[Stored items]
--- START ---

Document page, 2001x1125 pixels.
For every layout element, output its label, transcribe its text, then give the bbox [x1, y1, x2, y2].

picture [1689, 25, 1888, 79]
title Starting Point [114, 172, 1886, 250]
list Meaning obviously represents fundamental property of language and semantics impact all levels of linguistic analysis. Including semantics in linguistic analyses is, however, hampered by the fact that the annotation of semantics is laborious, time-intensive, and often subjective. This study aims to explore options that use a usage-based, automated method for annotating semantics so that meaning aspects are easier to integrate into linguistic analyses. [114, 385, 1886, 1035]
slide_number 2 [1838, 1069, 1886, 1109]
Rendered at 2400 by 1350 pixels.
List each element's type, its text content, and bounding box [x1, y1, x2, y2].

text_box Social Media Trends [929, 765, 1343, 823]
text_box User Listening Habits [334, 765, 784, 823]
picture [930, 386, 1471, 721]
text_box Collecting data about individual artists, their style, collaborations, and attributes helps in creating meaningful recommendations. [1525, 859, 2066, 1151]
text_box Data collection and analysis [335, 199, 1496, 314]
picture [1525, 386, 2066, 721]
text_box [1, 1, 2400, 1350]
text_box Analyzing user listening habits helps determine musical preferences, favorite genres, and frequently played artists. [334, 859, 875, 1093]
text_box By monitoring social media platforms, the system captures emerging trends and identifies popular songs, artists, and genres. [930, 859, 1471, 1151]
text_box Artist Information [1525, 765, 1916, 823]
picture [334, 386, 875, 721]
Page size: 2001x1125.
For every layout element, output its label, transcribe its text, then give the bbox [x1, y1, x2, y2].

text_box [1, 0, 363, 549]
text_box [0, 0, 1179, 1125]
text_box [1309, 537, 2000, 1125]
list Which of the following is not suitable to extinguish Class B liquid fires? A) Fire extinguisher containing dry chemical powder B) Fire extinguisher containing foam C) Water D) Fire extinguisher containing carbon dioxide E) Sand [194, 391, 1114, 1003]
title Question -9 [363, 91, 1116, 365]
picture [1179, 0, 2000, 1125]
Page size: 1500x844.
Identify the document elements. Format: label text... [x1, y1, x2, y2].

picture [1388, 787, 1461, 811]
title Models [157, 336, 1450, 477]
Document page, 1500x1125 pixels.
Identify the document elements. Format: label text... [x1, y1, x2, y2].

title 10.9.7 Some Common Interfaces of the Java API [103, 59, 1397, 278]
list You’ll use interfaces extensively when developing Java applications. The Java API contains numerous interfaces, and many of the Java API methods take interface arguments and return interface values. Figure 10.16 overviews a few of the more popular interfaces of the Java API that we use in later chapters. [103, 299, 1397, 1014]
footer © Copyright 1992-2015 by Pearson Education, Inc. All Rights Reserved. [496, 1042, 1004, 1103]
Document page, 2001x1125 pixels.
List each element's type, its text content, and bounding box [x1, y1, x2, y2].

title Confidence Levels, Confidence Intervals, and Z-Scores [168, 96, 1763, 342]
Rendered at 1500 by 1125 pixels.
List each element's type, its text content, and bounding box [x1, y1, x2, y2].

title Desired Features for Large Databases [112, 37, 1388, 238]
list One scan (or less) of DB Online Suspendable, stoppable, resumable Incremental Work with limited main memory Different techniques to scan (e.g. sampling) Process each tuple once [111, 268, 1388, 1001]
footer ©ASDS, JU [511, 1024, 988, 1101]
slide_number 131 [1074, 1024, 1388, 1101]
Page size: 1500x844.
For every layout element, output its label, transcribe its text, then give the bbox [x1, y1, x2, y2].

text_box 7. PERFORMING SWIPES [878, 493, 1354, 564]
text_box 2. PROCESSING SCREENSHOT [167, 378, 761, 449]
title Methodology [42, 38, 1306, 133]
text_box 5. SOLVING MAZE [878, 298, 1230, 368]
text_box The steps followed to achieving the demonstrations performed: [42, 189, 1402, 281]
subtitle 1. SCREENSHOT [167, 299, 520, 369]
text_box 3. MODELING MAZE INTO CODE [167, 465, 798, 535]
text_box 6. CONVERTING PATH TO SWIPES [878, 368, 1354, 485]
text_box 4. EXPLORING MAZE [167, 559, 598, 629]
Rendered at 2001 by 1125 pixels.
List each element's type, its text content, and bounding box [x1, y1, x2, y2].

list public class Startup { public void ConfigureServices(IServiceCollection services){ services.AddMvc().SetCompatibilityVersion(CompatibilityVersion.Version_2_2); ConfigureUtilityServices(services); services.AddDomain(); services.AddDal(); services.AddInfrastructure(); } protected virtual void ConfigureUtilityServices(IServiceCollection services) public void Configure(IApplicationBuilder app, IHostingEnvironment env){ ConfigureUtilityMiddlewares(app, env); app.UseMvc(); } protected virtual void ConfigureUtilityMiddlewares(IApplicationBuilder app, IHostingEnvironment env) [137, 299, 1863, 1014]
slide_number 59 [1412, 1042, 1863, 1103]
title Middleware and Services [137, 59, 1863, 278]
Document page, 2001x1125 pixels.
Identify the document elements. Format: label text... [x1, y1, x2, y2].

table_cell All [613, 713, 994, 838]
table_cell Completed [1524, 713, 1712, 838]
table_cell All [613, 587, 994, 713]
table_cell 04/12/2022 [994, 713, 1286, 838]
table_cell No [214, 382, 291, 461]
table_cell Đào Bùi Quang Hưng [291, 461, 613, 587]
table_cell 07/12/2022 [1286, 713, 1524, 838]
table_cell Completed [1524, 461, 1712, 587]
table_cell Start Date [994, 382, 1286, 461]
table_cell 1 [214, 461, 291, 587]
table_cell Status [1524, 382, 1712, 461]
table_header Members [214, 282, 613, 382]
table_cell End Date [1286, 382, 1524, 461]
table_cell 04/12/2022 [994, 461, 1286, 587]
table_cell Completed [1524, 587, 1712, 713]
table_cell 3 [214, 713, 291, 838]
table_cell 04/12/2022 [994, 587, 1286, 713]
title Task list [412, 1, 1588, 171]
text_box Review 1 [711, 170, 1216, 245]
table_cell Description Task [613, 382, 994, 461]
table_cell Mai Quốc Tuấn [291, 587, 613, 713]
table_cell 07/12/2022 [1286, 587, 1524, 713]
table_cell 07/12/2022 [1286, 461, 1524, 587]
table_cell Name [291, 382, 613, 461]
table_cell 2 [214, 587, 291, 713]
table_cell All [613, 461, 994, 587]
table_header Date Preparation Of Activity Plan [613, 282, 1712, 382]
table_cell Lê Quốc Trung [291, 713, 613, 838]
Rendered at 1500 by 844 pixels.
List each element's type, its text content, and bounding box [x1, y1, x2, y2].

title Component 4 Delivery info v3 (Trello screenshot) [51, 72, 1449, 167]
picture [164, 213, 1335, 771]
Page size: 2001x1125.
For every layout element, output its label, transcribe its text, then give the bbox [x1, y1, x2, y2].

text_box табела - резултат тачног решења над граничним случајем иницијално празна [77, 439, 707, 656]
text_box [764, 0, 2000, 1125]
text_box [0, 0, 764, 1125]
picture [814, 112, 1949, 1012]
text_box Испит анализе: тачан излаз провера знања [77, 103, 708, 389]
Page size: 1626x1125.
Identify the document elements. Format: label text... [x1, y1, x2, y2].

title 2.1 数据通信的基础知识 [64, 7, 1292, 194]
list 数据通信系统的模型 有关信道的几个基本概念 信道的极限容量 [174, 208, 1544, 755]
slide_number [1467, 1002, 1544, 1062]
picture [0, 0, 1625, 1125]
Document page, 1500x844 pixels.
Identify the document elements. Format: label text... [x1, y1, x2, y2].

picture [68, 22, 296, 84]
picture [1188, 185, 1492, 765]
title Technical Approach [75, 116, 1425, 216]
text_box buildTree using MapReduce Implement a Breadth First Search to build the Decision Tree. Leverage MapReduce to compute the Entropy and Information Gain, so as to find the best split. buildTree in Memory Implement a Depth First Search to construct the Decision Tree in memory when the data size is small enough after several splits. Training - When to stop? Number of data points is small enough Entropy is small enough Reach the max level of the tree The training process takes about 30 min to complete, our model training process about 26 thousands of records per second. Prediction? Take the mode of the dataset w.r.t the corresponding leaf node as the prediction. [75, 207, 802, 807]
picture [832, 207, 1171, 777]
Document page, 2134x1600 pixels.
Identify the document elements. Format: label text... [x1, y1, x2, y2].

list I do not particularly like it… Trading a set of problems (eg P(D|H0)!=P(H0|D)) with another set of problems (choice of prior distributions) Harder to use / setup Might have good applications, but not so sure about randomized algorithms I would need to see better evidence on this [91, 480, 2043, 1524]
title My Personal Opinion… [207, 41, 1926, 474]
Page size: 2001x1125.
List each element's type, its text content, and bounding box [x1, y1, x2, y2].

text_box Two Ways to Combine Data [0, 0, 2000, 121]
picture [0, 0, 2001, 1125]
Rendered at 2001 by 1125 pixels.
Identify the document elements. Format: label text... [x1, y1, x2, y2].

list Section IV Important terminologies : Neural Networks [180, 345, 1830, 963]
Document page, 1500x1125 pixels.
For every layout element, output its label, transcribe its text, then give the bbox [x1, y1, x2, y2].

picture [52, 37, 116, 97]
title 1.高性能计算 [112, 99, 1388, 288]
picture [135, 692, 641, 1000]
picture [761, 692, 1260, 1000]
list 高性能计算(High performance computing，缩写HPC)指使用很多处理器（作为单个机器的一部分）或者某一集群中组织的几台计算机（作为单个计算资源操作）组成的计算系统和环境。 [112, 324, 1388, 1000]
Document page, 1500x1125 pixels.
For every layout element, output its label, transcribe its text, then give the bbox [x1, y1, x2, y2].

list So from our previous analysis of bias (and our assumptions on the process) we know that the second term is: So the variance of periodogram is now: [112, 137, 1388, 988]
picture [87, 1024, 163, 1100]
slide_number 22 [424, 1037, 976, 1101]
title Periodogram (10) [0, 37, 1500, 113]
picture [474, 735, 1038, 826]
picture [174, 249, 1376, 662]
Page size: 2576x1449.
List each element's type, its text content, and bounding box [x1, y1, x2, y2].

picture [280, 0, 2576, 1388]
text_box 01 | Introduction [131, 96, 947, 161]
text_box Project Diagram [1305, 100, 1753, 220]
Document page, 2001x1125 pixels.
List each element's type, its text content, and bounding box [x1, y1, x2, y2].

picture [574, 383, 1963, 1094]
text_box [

--- END ---

Work task:
Across the data, how many lines have the word "Rendered" in them? Respond with the number alone.

Answer space:
5